6. The system of claim 1, wherein the verification module retains active communication with the patient round module to maintain the user's online or offline status until each patient on the patient round list has been transferred to the second user.

7. The system of claim 6, wherein the handoff of a patient on the patient round list removes the patient from the user's patient round list and places the patient on the second user's patient round list.

8. The system of claim 1, wherein the communication module permits the transmission of patient information to a patient database accessible by each user.

9. The system of claim 8, wherein the patient database permits the storage of patient information input by the user during a patient interaction.

10. The system of claim 1, further comprising a facility database to permit the storage and transmission of facility information.

11. The system of claim 1, further comprising a pedometer module to monitor the user's movement during the patient rounding process.

12. A method for managing patient observations and performing a patient handoff procedure, the method comprising the steps of:

logging in to an application program using a biometric scanner in operable communication with a computing device;

requesting, via a first user, a transfer of one or more patient profiles included in a patient rounding list;

transferring the request to a second user;

accepting, via the second user, the request;

transferring, via a patient rounding module, the one or more patient profiles included in the patient rounding list;

logging out the first user automatically following the transfer of each of the one or more patient profiles included in the patient rounding list,

wherein the transferring of the one or more patient profiles occurs in an online or offline status.

13. The method of claim 12, wherein the biometric scanner is capable of performing facial recognition to verify the user.

14. The method of claim 12, wherein the verification module retains active communication with the patient round module to maintain the user's online status until each patient has been transferred to the second user.

15. The method of claim 13, wherein the handoff of a patient on the patient round list removes the patient from the user's patient round list and places the patient on the second user's patient round list, and wherein the patient profile is only available to a single user at a time.

16. The method of claim 12, wherein the verification module is in communication with a biometric scanner to biometrically scan the user to verify their identity, wherein the verification module permits the ability to biometrically verify the user at the time of login and/or during a patient rounding period.
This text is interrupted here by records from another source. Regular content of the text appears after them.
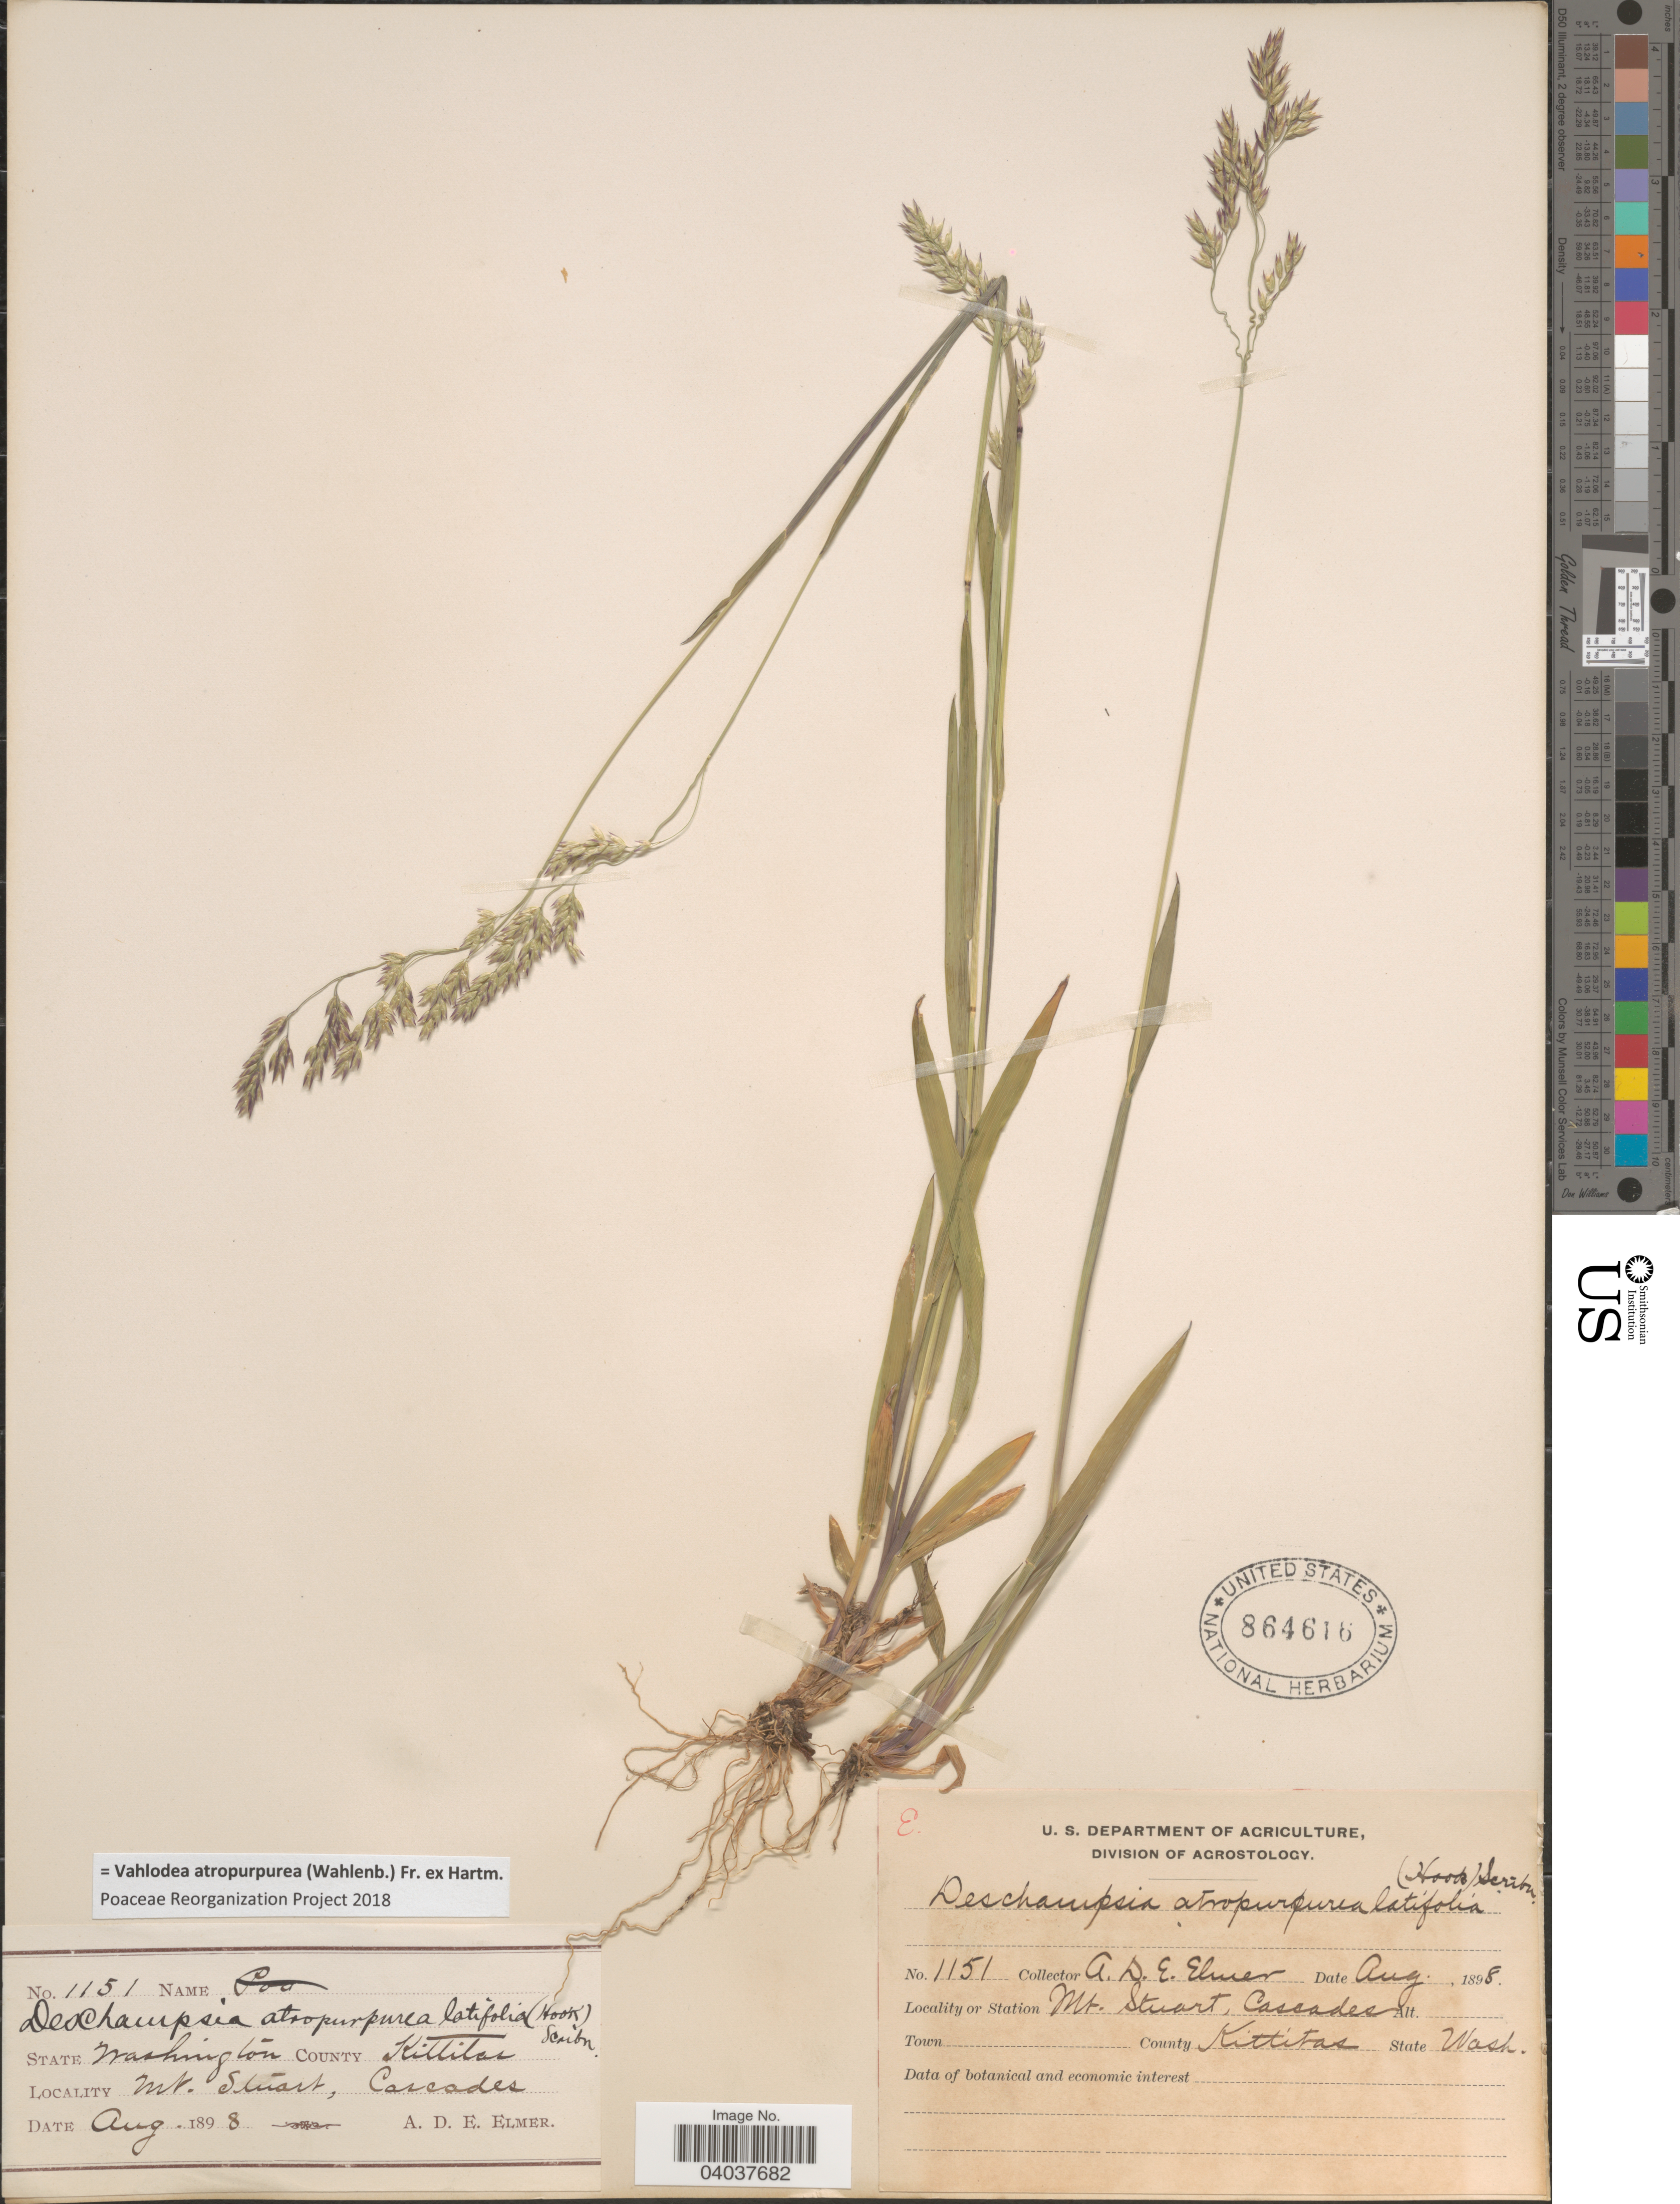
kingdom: Plantae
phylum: Tracheophyta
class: Liliopsida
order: Poales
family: Poaceae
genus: Vahlodea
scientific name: Vahlodea atropurpurea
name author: (Wahlenb.) Fr. ex Hartm.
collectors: A. D. E. Elmer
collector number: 1151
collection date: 1898-08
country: United States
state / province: Washington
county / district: Kittitas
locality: County Kittitas. Mt. Stuart, Cascades.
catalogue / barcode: US 864616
17. The method of claim 12, wherein the offline transfer of patient data is performed using Bluetooth.

18. The method of claim 12, wherein the verification module confirms the user is up to date on a patient's rounds before responsibility for the patient can be transferred to another user.

19. The method of claim 12, wherein a communication module permits the transmission of patient information between the user and the second user.

20. The method of claim 12, wherein the communication module permits the transmission of patient information to a patient database accessible by the user.

21. The method of claim 20, wherein the patient database permits the storage of patient information input by the user during a patient interaction.

22. The method of claim 12, further comprising a facility database to permit the storage and transmission of facility information.